On the morning of Sept. 4, 1838, 859 Potawatomi were forced at gunpoint from their homes in northern Indiana and sent on foot and horseback to the “Unorganized Territory” of Kansas to begin a new life.
The march became known as the Trail of Death because 42 Indians died along the way. Hundreds fell ill during the two-month journey across Indiana, Illinois and Missouri. A few escaped and returned to Indiana. Most settled around a Catholic mission in eastern Kansas called Sugar Creek.
Their story is not as well known as the Trail of Tears, when more than 4,000 of 15,000 Cherokees died on a similar march from Georgia to Oklahoma. But it occurred for the same reason: to make room for pioneer families in search of fertile cropland.
In 1830, President Andrew Jackson had signed the Indian Removal Act, which gave the president power to negotiate treaties by which Indians would give up their lands east of the Mississippi River in exchange for lands to the west. The removals were supposed to be voluntary, but some tribes did not want to go.
In Indiana, Chief Menominee of the Twin Lakes region led the resistance. He accused the federal government of using false means to get younger tribal leaders to sign treaties and plying them with whiskey that clouded their thinking.
“I have not signed any of your treaties, and I will not sign any,” Menominee declared. The Treaty of Tippecanoe in 1832 sold the lands in Marshall, Kosciusko, Fulton, Cass and surrounding counties without his approval.
“He didn’t want to go west,” says Shirley Willard, Fulton County historian and former longtime president of the Fulton County Historical Society.
White settlers complained to Gov. David Wallace about the continued Potawatomi presence and asked him to act. In the summer of 1838, he appointed Gen. John Tipton to head a removal effort.
That was the beginning of the end for Native American tribes in Indiana. In late August, Tipton, with about 100 armed militia, traveled to Twin Lakes and rounded up all Potawatomi within a 30-mile radius. Chief Menominee was tied up like a dog and forced to go west with the others.
Benjamin Marie Petit, a priest from France assigned to missionary work in northern Indiana, accompanied the Potawatomi on the 660-mile trek and kept a journal of the experience. He wrote about the hardships they endured “under a burning noonday sun, amidst clouds of dust, marching in line, surrounded by soldiers who were hurrying their steps.”
A similar fate awaited the Indiana Miami, most who were forced to move west in 1846.
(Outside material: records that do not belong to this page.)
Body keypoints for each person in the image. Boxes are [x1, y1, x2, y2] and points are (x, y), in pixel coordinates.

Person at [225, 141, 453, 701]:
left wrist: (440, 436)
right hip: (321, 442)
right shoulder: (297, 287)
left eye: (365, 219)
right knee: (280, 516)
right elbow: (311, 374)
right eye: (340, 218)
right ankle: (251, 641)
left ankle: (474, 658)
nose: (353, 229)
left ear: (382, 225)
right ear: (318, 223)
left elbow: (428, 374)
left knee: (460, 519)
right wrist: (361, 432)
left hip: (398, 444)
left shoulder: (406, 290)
“By the end of the pioneer era,” writes historian James Madison, “there were only scattered Indian people in the state, many of mixed ethnicity, many moving farther from their native cultures, many prudently choosing to hide their Native American connections.”
By the 20th century, Hoosiers began to see Indian removal as a regrettable chapter in state history that unjustly discriminated against Native Americans. In 1909, the state erected a monument to Chief Menominee’s memory about a mile south of Twin Lakes.
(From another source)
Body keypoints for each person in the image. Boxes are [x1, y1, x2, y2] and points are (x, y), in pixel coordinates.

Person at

Since 1976, the Fulton County Historical Society has remembered the Potawatomi removal with a living history festival each September. Every five years, descendants of the Potawatomi join historians and others in a caravan to travel from the Chief Menominee monument to the end of the trail at St. Philippine Duchesne Memorial Park in Kansas. Historical markers and highway signs note key locations along the route.